TASK DIRECTIONS: Look through the material and copy each line holding "only".
..........
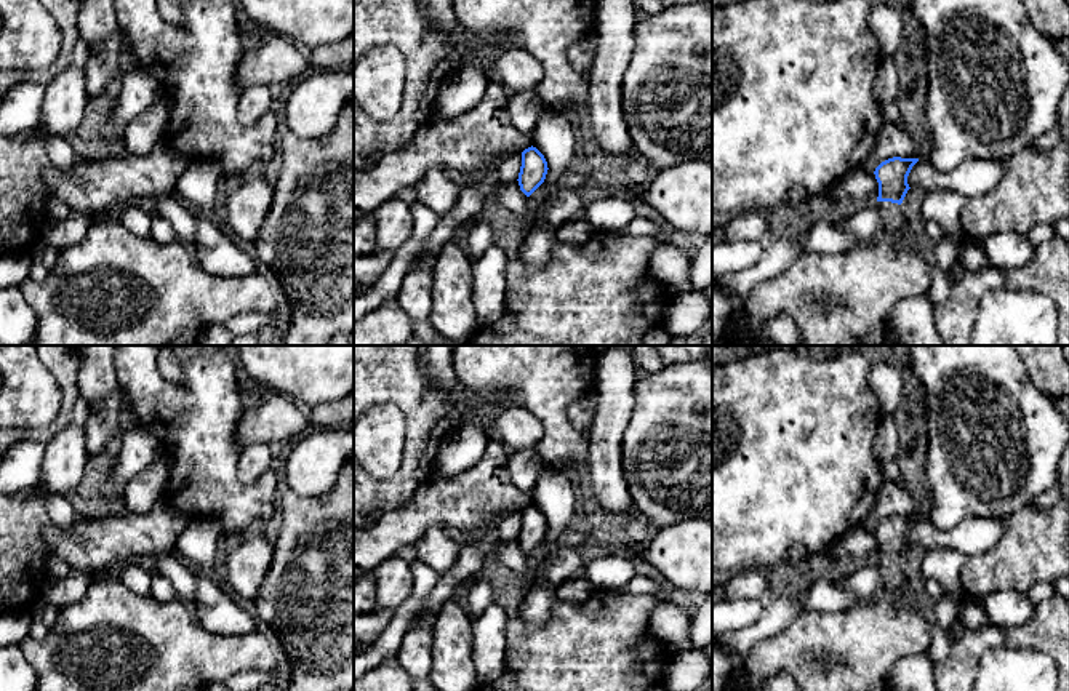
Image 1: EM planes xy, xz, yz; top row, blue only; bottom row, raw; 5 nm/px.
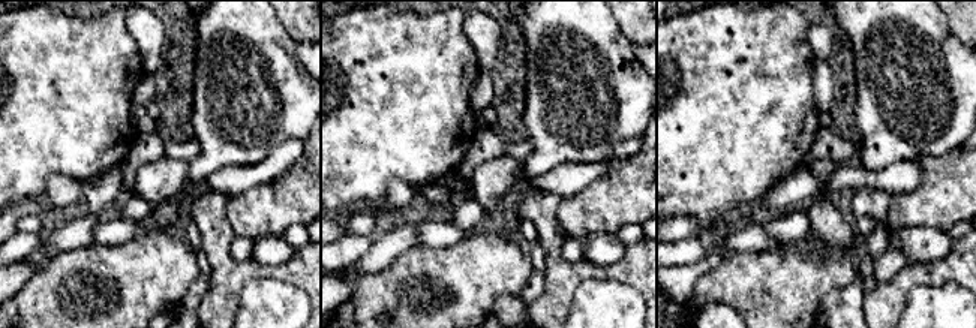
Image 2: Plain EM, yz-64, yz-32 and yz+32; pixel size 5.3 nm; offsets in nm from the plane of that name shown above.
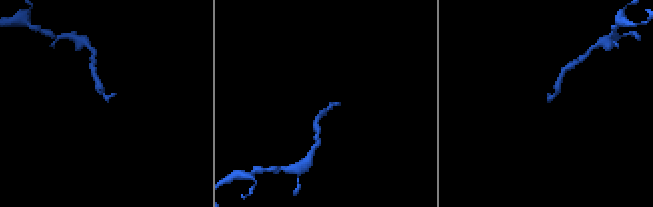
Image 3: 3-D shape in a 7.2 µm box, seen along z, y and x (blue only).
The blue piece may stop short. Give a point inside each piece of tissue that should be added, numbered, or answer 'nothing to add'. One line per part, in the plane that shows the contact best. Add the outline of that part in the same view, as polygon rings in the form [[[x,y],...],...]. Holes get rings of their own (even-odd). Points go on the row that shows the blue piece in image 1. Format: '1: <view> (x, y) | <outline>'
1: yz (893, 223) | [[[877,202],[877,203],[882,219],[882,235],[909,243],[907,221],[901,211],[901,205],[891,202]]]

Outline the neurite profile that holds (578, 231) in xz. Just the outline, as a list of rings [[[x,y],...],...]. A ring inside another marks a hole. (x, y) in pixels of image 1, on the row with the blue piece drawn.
..........
EXERCISE RESULT:
Image 1: EM planes xy, xz, yz; top row, blue only; bottom row, raw; 5 nm/px.
Image 3: 3-D shape in a 7.2 µm box, seen along z, y and x (blue only).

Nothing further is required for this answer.